- Theatrical release poster
- Directed by: Thilip
- Written by: Thilip
- Produced by: Archer Cinemas
- Starring: Thilip Ravi White Tamil Pratap Prabhu Bower
- Cinematography: Santhosh Sriram
- Edited by: Kiran KN
- Music by: Vishal-Aditya
- Distributed by: Archer Cinemas
- Release date: 10 October 2014;
- Running time: 119 minutes
- Country: India
- Language: Tamil

= Gubeer =

2014 Indian film by Thilipkumar

Gubeer ( Cheers) is a 2014 Tamil-language black comedy film, written and directed by Thilipkumar Rajendren and produced by Archer Cinemas. The plot focuses on the experiences of several men looking for a weekend of entertainment. The movie was originally released exclusively in Tamil Nadu. At the film's debut, it received a positive critical response, with particular praise for its novel structure and narrative.

==Plot==
This is the story of a group of people looking to 'paint the town red'; conveying their thoughts over a 24-hour period; all recounted with (apparent) arbitrariness. While it features slapstick, it makes some serious points.

==Cast==
The film crew of the movie consists of 5 friends, who worked for the same IT company. After resigning, these youngsters joined together for a film venture and starred in this movie.

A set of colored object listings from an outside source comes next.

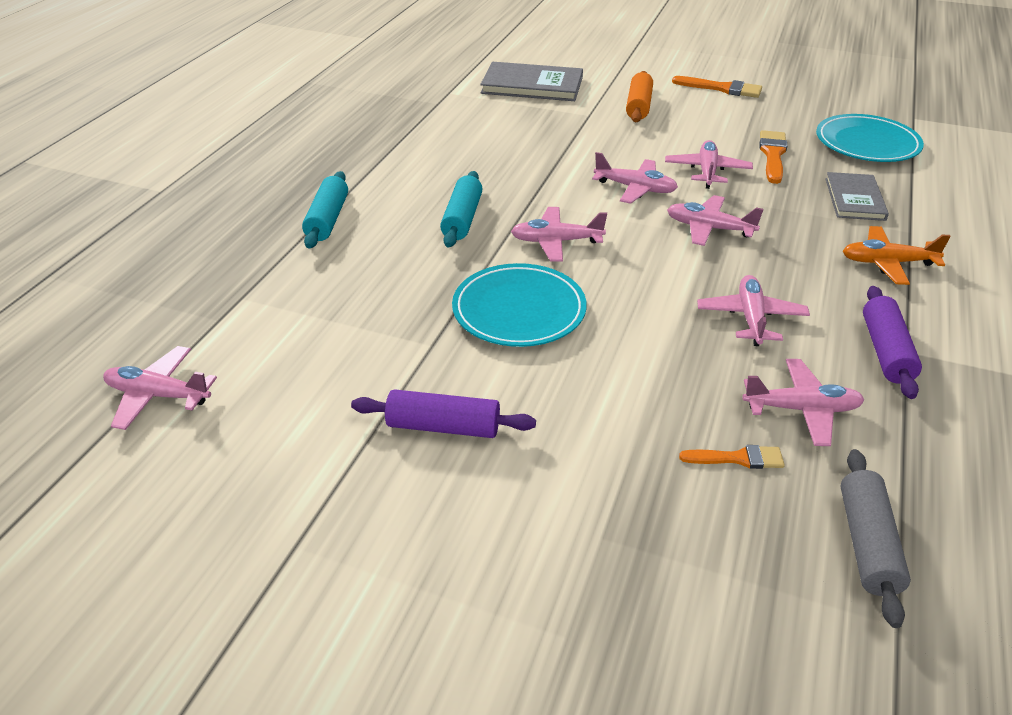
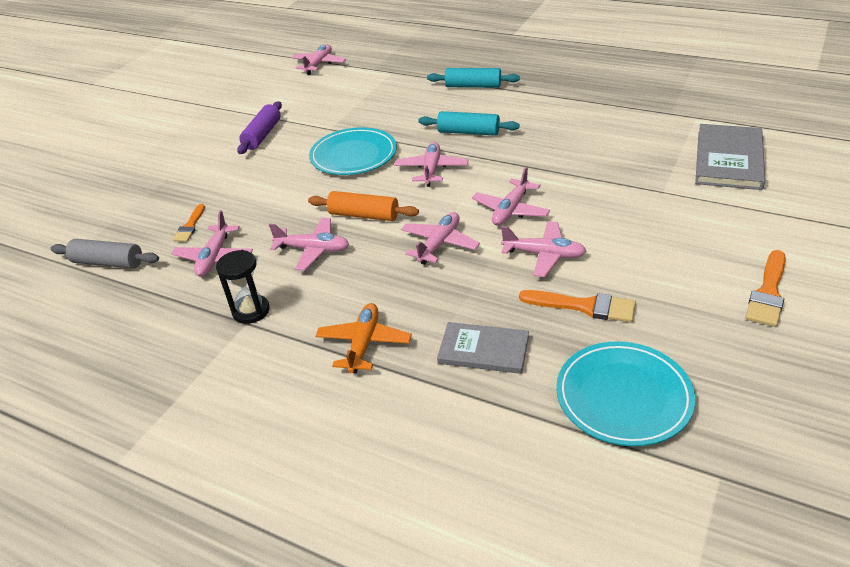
camera: 100 degrees right, 0 degrees up
orange rolling pin [626,71,653,122] -> orange rolling pin moved to [308,191,419,221]
purple rolling pin [863,286,922,399] -> black hourglass [216,250,270,324]

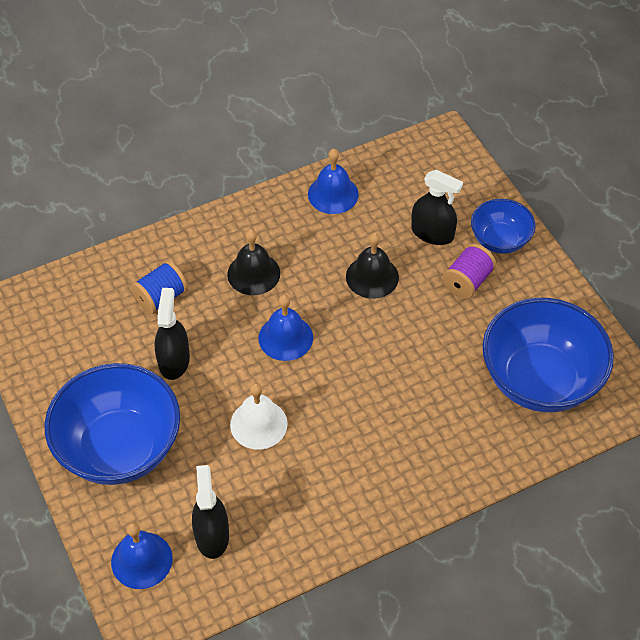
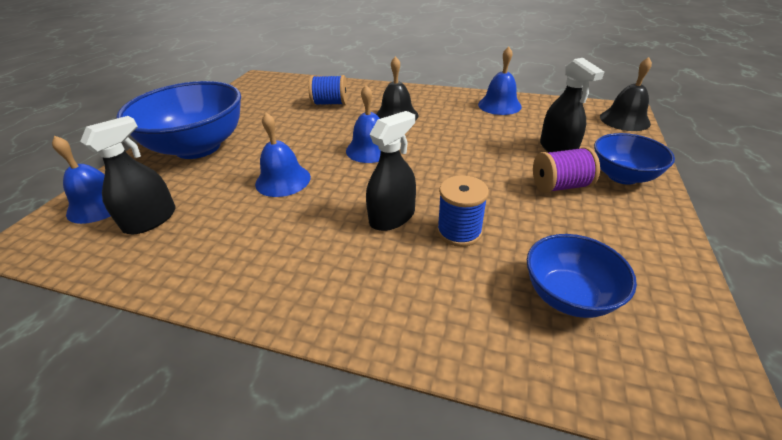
camera: 45 degrees right, 15 degrees down
black spray bottle [155,288,190,380] -> black spray bottle moved to [366,111,416,231]
white bell [230,383,288,450] -> blue bell [255,113,311,197]
black bell [346,233,399,299] -> black bell moved to [600,57,652,131]
blue bowl [482,298,614,412] -> blue bowl [527,234,637,318], size x0.54
none -> blue spool [437,175,489,247]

The cast includes White, Tamil, Ravi and Prathap. Prabhu acts as the owner. Along with them, a pet dog by the name Bower is present.

- Thilip as Thilip
- Ravi as Ravi
- White as White
- Tamil as Tamil
- Pratap as Pratap
- Prabhu as Prabhu
- Rajiv as Cop
- Aadhi as Cop
- Manjo as Manoj
- Bower as Bower

==Production==
Thilip started writing the script in January 2013. He started shooting on 16 April 2013. The movie was shot in 19 days. Post production took place during the second half of 2013. Gubeer cleared Central Board of Film Certification with 'A' on 31 March 2014. The production was funded by Thiagarajar College of Engineering alumnus and other friends of Thilip. Gubeer is also a partially crowdfunded movie.

==Soundtrack==

The soundtrack was composed by Vishal-Aditya and the album was released on 1 February 2014. The Audio was launched by Karthik Subbaraj and Balaji Tharaneetharan. The Gubeer soundtrack consists of 8 songs.

| No. | Song | Singers | Lyrics | Length (min:sec) |
|---|---|---|---|---|
| 1 | "Gubeer" | Naresh Iyer | Karthikeyan | 03:51 |
| 2 | "Unmanam - Film Version" | Saicharan | Karthikeyan | 03:19 |
| 3 | "Life-Rap" | Brodha V | Karthikeyan | 03:30 |
| 4 | "Chennai Instrumental" | None | None | 01:53 |
| 5 | "Unmanam - Dubstep" | Vishal, Aditya | Karthikeyan | 04:10 |
| 6 | "Penne" | Aditya | Karthikeyan | 04:41 |
| 7 | "Unmanam" | Saicharan | Karthikeyan | 03:11 |
| 8 | "Veerathuku Madurai" | Velmurugan | Karthikeyan | 03:08 |

==Critical reception==
The film received critical acclaim. Karthi of Dinamalar wrote, "A Royal salute to Gubeer Team. All lead actors were good. Overall, Gubeer is upset to commercial film makers in Kollywood. Inspiring and interesting to people who love cult films." Malini Mannath of The New Indian Express wrote, "Creative, bold and experimental, Gubeer is worth a watch".

==Release==
Gubeer had a limited theatrical release on 10 October in Tamil Nadu. Archer cinemas stopped showing the movie one day after its release.